Bill Gross is applying Pacific Investment Management Co.’s theory of the “new neutral” beyond bonds, wagering that volatility across markets will remain abnormally low.

“We sell insurance, basically, against price movements,” Gross, chief investment officer of Pimco, said in an interview yesterday in Chicago at Morningstar Inc.’s Investment Conference. “At Pimco, that’s what we’ve tried in the last four or five weeks.”

The wager on low volatility by the $2 trillion asset manager is “part and parcel” of its outlook for the next three to five years, an era it calls the “new neutral,” Gross said. The outlook is characterized by low interest rates and lower, more stable global growth. Stocks and bonds will only return about 5 percent and 3 percent respectively, as any changes in Federal Reserve policy will be taken cautiously, the Newport Beach, California-based firm said in a report in May.

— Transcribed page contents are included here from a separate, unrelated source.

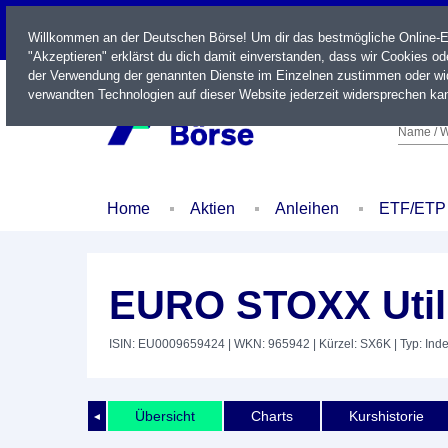
LIVE
Willkommen an der Deutschen Börse! Um dir das bestmögliche Online-Erl
"Akzeptieren" erklärst du dich damit einverstanden, dass wir Cookies o
der Verwendung der genannten Dienste im Einzelnen zustimmen oder wid
verwandten Technologien auf dieser Website jederzeit widersprechen kan
Name / W
Home
Aktien
Anleihen
ETF/ETP
EURO STOXX Utili
ISIN: EU0009659424
| WKN: 965942
| Kürzel: SX6K
| Typ: Ind
Übersicht
Charts
Kurshistorie
◄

The firm’s money managers “all know all parts of the new neutral,” and incorporate it into their trading, Gross, 70, said. “Historically, Pimco has succeeded in selling volatility, and yes, it’s nice volatility’s come down.”

Pimco’s strategy has caused traders to speculate that the company was selling calls and puts on the Standard & Poor’s 500 Index in April and May in a bet that prices won’t spike or drop, and also amassed positions in interest-rate swaps to express the same view, according to four people who heard about the trades, all of whom asked not to be identified because they aren’t authorized to discuss them. Gross declined to discuss specific trades at Pimco.

Low Volatility

“People came into this year thinking we were on the verge of a breakout in economic data, it hasn’t happened and people realize Fed policy isn’t threatened anytime soon,” said David Schawel, a money manager at Square 1 Bank in Durham, North Carolina. “That’s a green light for low volatility to prevail.”

The trades are probably “less about compelling value and more about a belief that the path for credit risk is very low for the foreseeable future,” Schawel said. “The longer this benign environment drags on, the more people are willing to expect the status quo remains.”

The Chicago Board Options Exchange Volatility Index, which measures price swings in stocks, closed June 18 at 10.61, the lowest level since February 2007. This year’s high of 21.44 on Feb. 3 compares with a five-year average of 19.7.